■ Reading passage ■
On Sat, 5 Oct 1996 noctem@centuryinter.net wrote:

[CLIP

> > One Hermetic Order source [Phillip & Dennings(?), "Creative
> >Visualization"] openly states that any 'divination method' can be
> >reverse-engineered into a active-alteration method (of equally dubious
> >verifiability....) I am reminded of two things:
>
> Denning & Phillips, BTW, were never connected with the Golden Dawn --
> they were members of a Greek-based group called the Aurum Solis (the G. D.
> was primarily Egyptian). The methods were only superficially similar, and
> this only in two rituals that I have seen (one being the "Wards of
> Adamant," which bears resemblance to the G. D.'s "Lesser Banishing Ritual
> of the Pentagram.")

Thanks.

> > Larry Niven's comment that (paraphrase) "If magic and psi powers
> exist,
> >they're weak and almost useless. Otherwise, we'd be using them in place
> of
> >technology."
>
> Technology must be tested, and the more intricate (ahnd effective) the
> technology, the more training is required to use it (as a rule of thumb).

■ Tasks to perform ■
a) In the post on ritual magic, which group were Denning and Phillips members of?
b) Please carry the post on ritual magic forward from its last line.

■ Given information ■

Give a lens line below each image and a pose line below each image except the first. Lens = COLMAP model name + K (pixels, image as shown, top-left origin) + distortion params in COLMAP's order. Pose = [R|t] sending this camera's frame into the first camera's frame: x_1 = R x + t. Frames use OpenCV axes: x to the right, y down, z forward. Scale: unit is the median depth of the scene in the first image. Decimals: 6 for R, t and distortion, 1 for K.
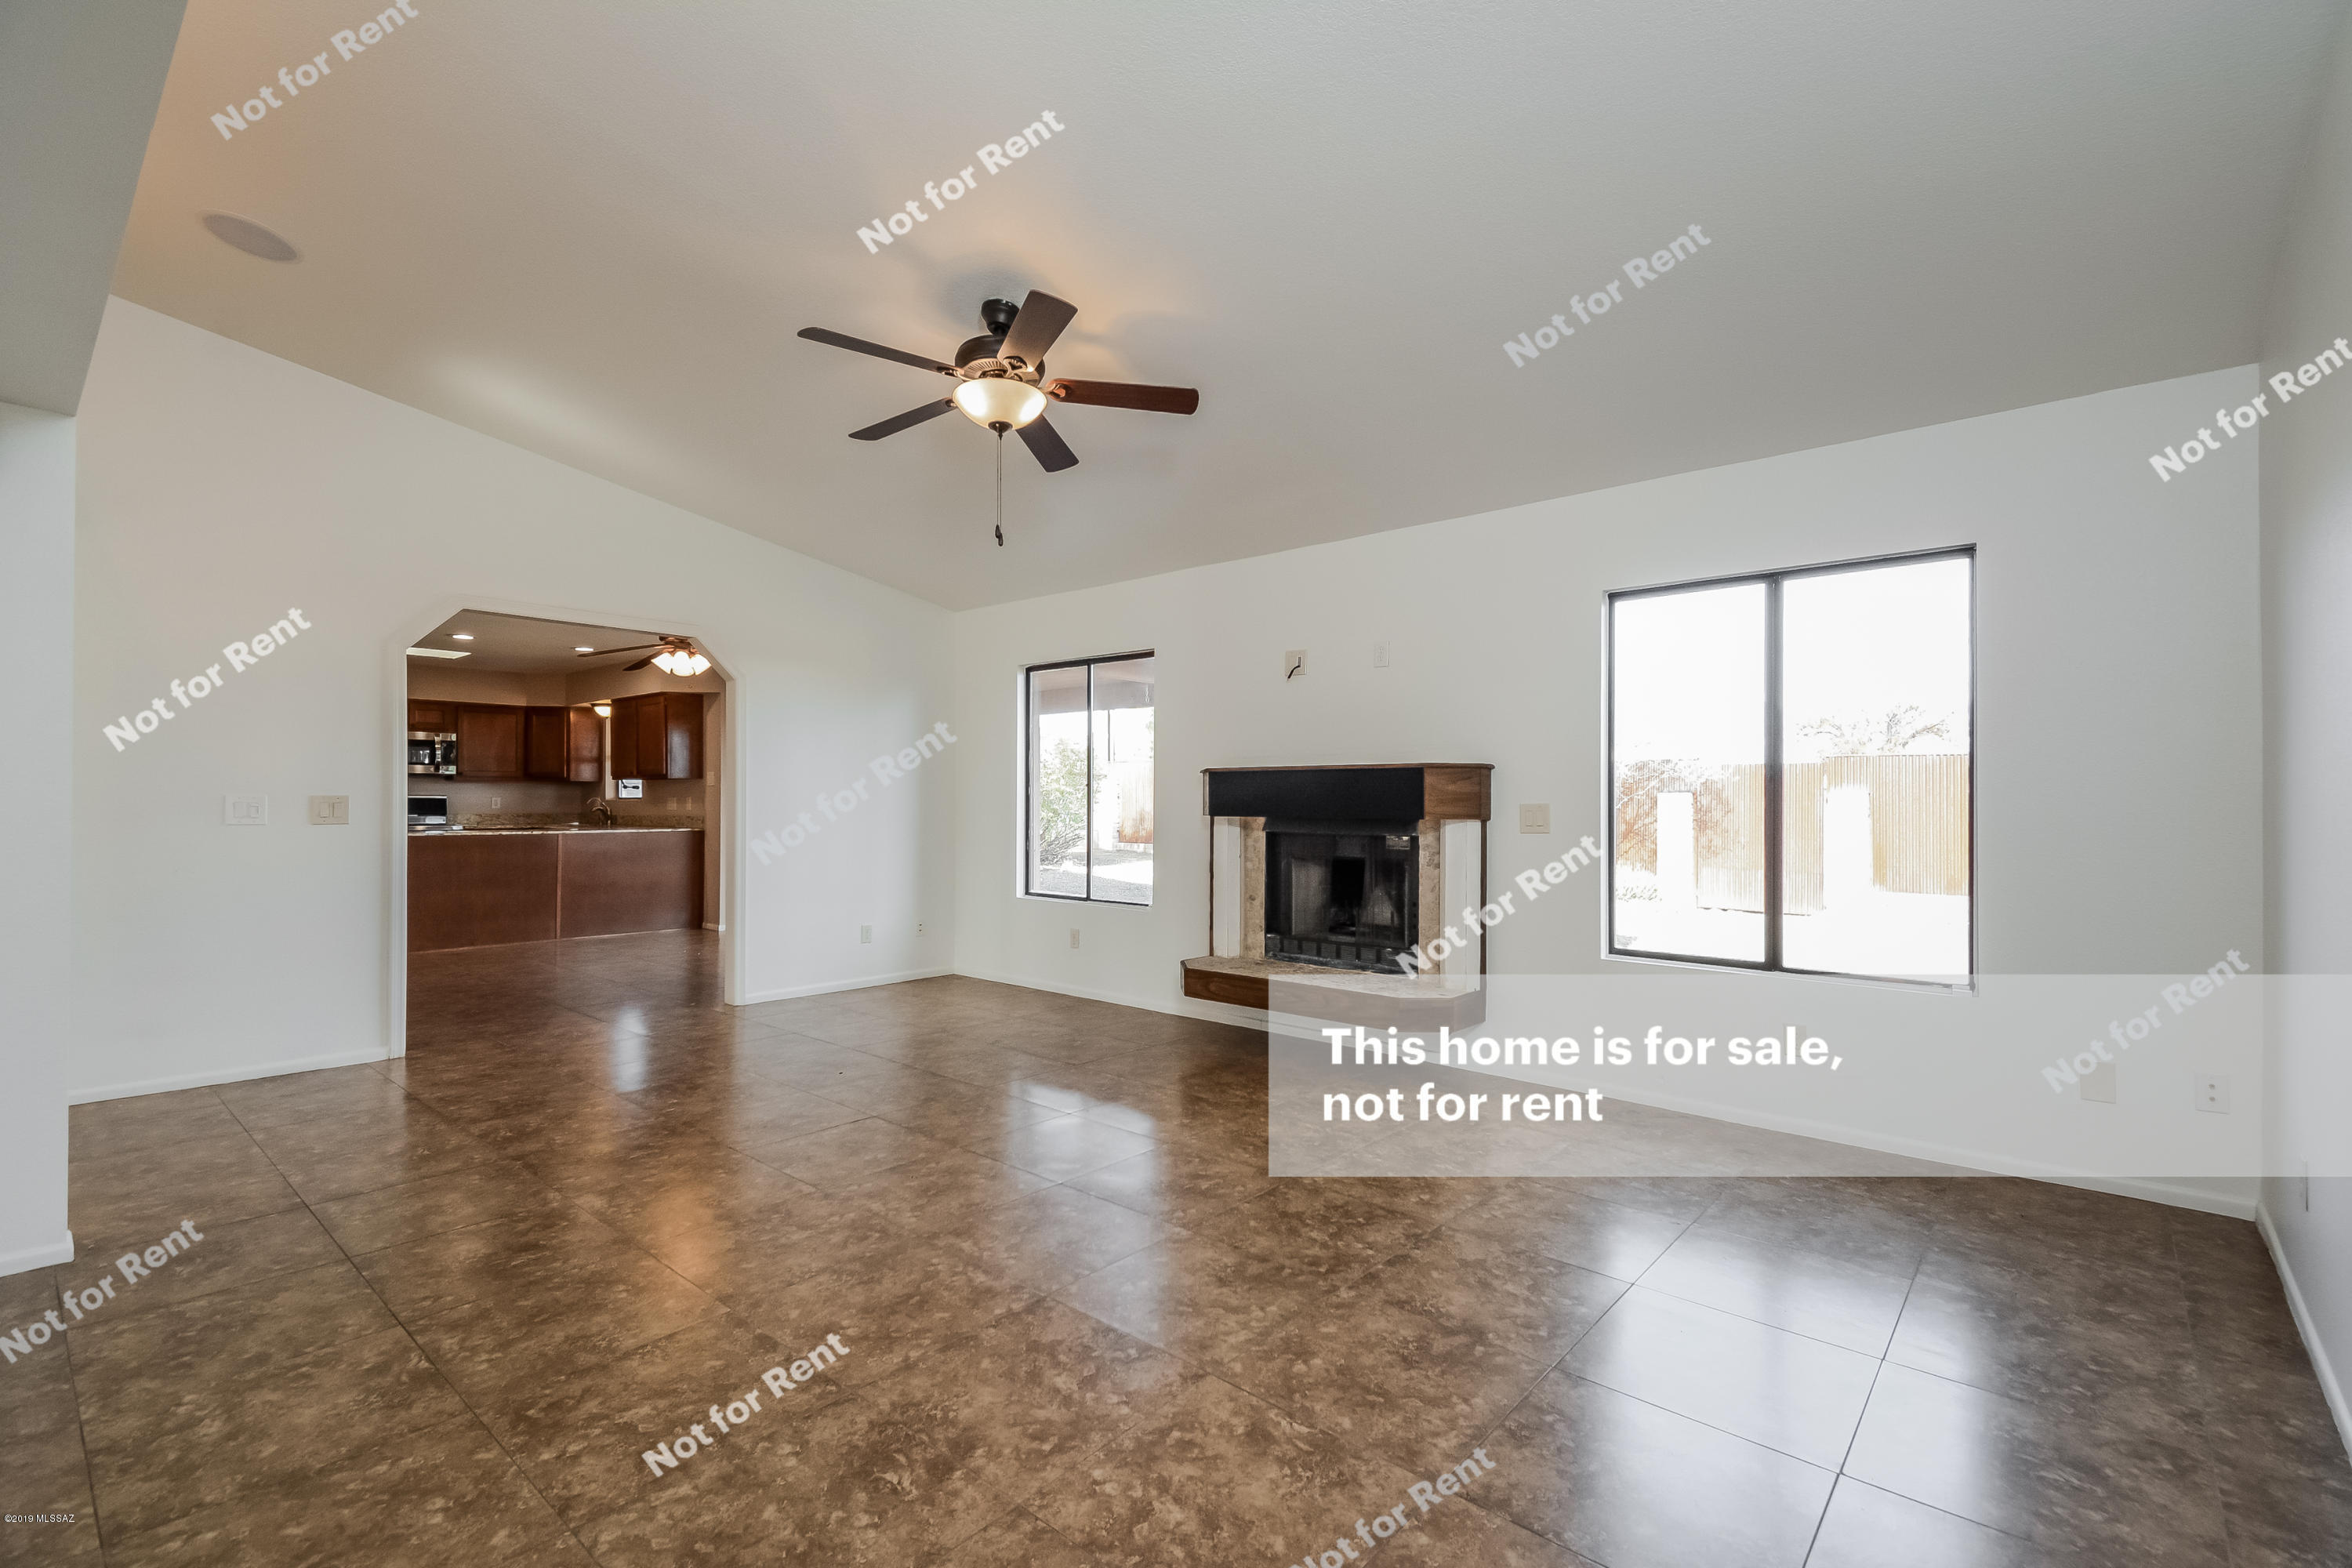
lens RADIAL K [[1022.8, 0, 1187.1], [0, 1022.8, 813.0], [0, 0, 1]] dist [0.039194, -0.016357]
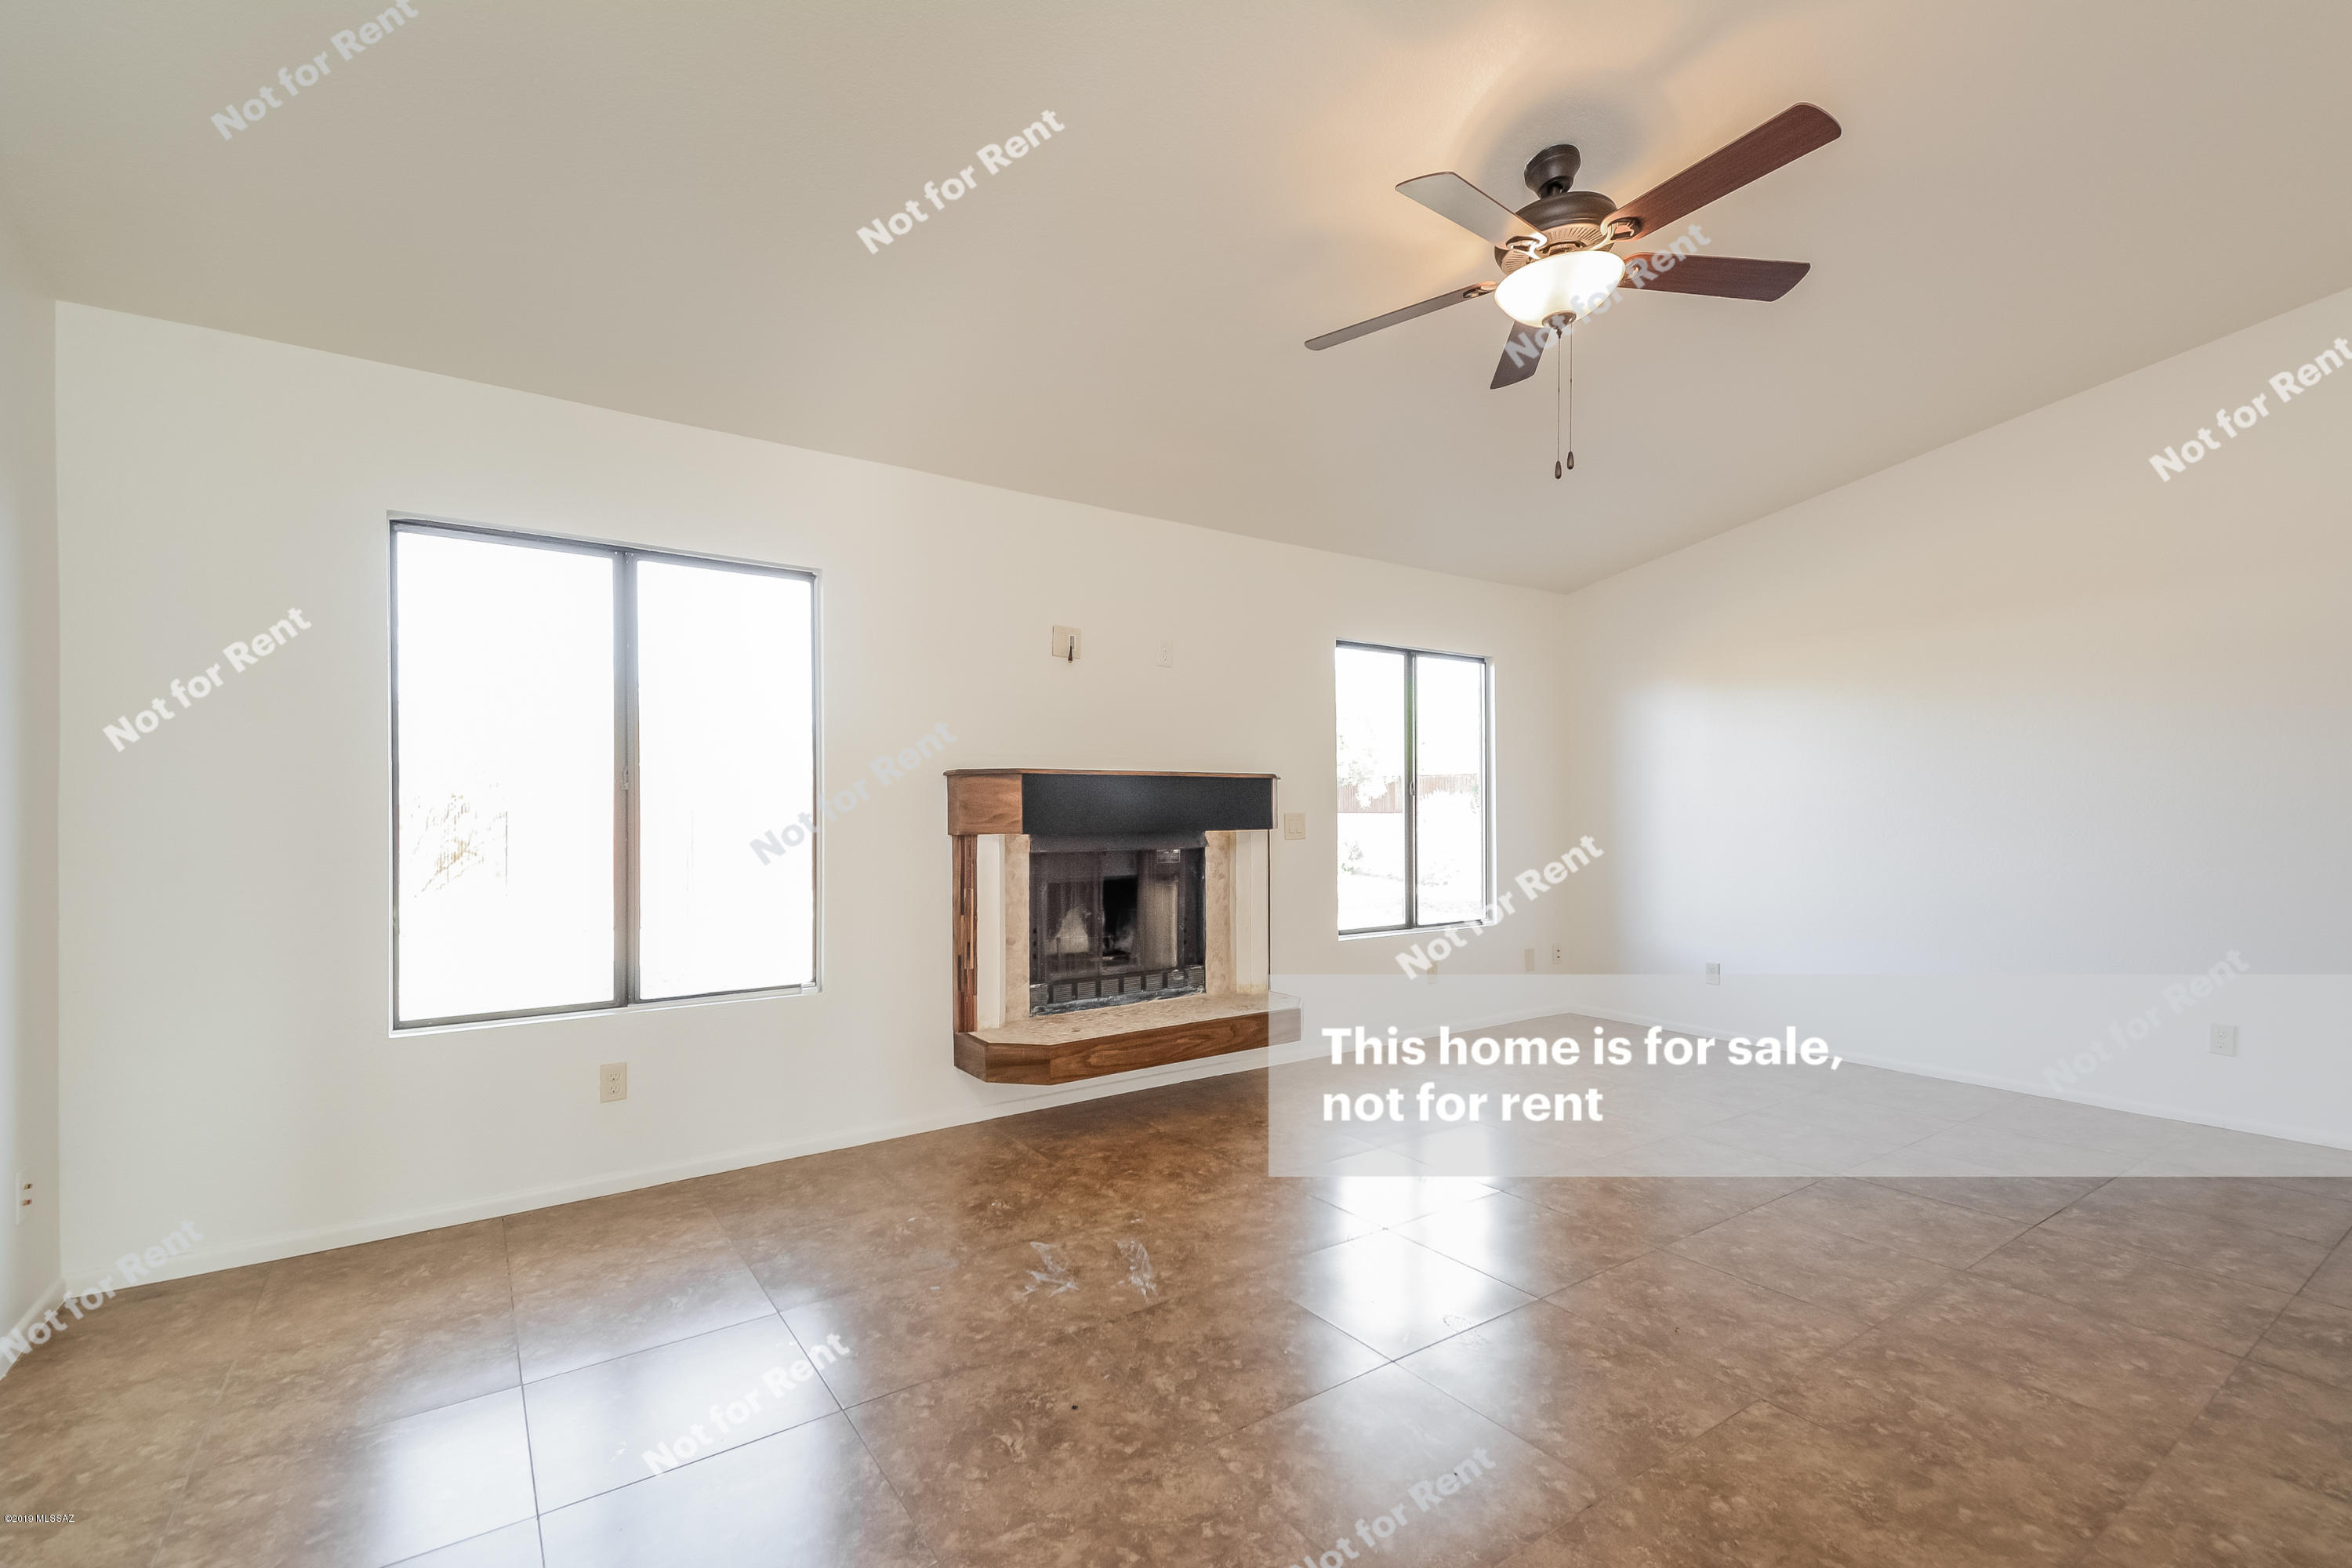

■ Responses to the tasks ■
a) The Aurum Solis, a Greek-based group.

b)
> Most magicians and psychics are people who do no hard research, don't
> practice their work other than reading, and are generally malcontents (a
> criminal record usually comes along with an occult record). These are
> _hardly_ trained individuals... which goes right back to my point about new
> tests.

There may be an aversion to hard research. Watching my Tai Chi
instructor go into social shock as I explained to him a formal
"metaspell" from which the one in the book he had loaned me for 24 hours
could be derived was impressive. There was also the time I wrote up how
[comparing normal walking to controlling the center of gravity]
inefficient walking could cost about 0.1 as much power [in glucose, etc.] as
the brain itself uses. He liked the RESULT, but the methods were a
little extreme--raw computation.

Of course, Tai Chi is an extremely exoteric martial art, and one of the
slowest to learn. It may not be closely related to the conventional occult.